The mass term of a fermion mixes the left- and right-handed chiral states, and in the limit that the mass goes to zero, the chiralities no longer mix at all and can be treated independently.
\begin{equation}
\mathcal{L} = \begin{pmatrix}\overline \psi_R & \overline \psi_L \end{pmatrix}
\begin{pmatrix} -m & i \sigma^\mu \partial_\mu \\
i \overline \sigma^\mu \partial_\mu & -m \end{pmatrix}
\begin{pmatrix} \psi_L \\ \psi_R \end{pmatrix}
\end{equation}
What I wish to consider is density of the chiral asymmetry, \(n_5 := n_R - n_L\). This quantity should be well defined in the massless limit as the left- and right-handed components are independent; however, I'm wondering whether one can define this if a mass term does exist.

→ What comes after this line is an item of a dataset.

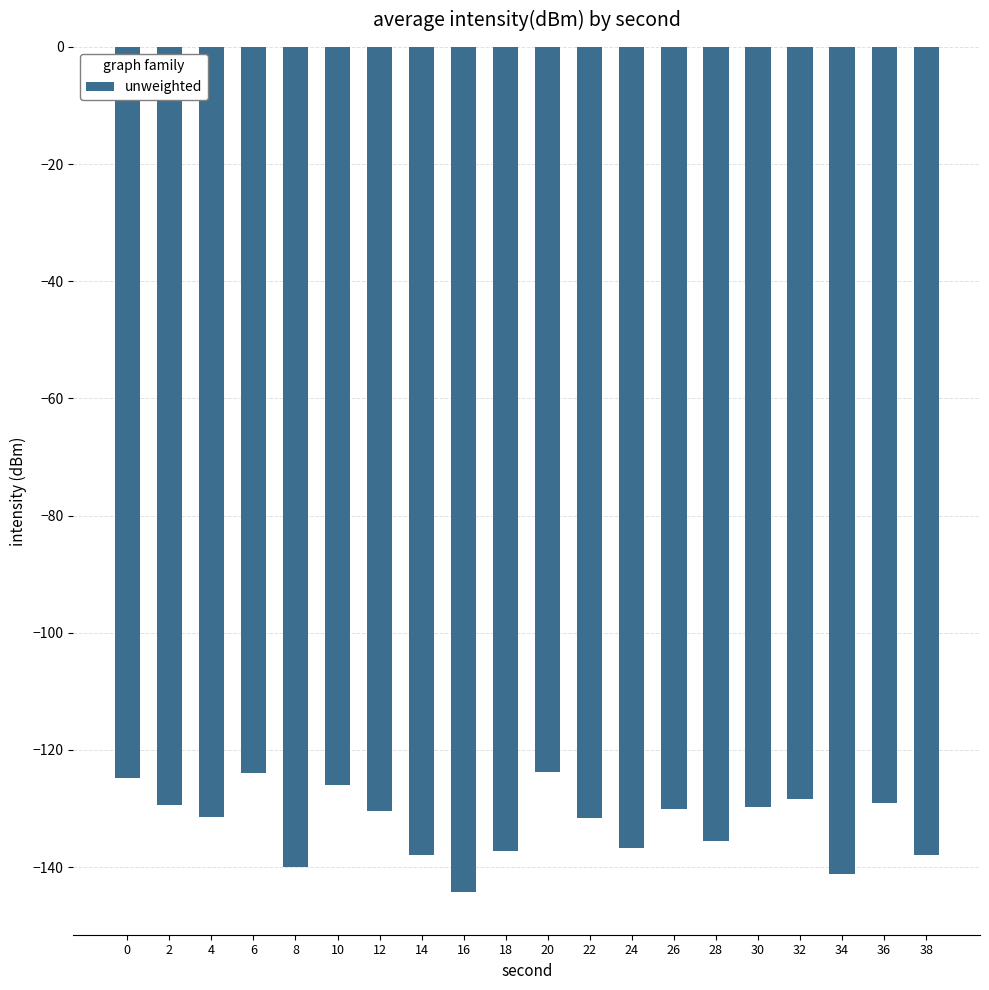

True or false: the data shows -92.2 at 8.

False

If it can be defined, then how does this asymmetry evolve in time? Specifically, I wish to compute
\begin{equation}\frac{dn_5}{dt}\end{equation}
in the context of cosmology. I would naively expect that when \(T \gg m\), then \(\dot n_5 \to 0\) as the fermions are effectively massless compared to their energies, but I do not know how to compute this rate, nor was I able to find much literature on this.
So in all:
- Is it valid to consider this chiral asymmetry density for a massive fermion? And if so,
- How does this chiral asymmetry density evolve in the context of cosmology?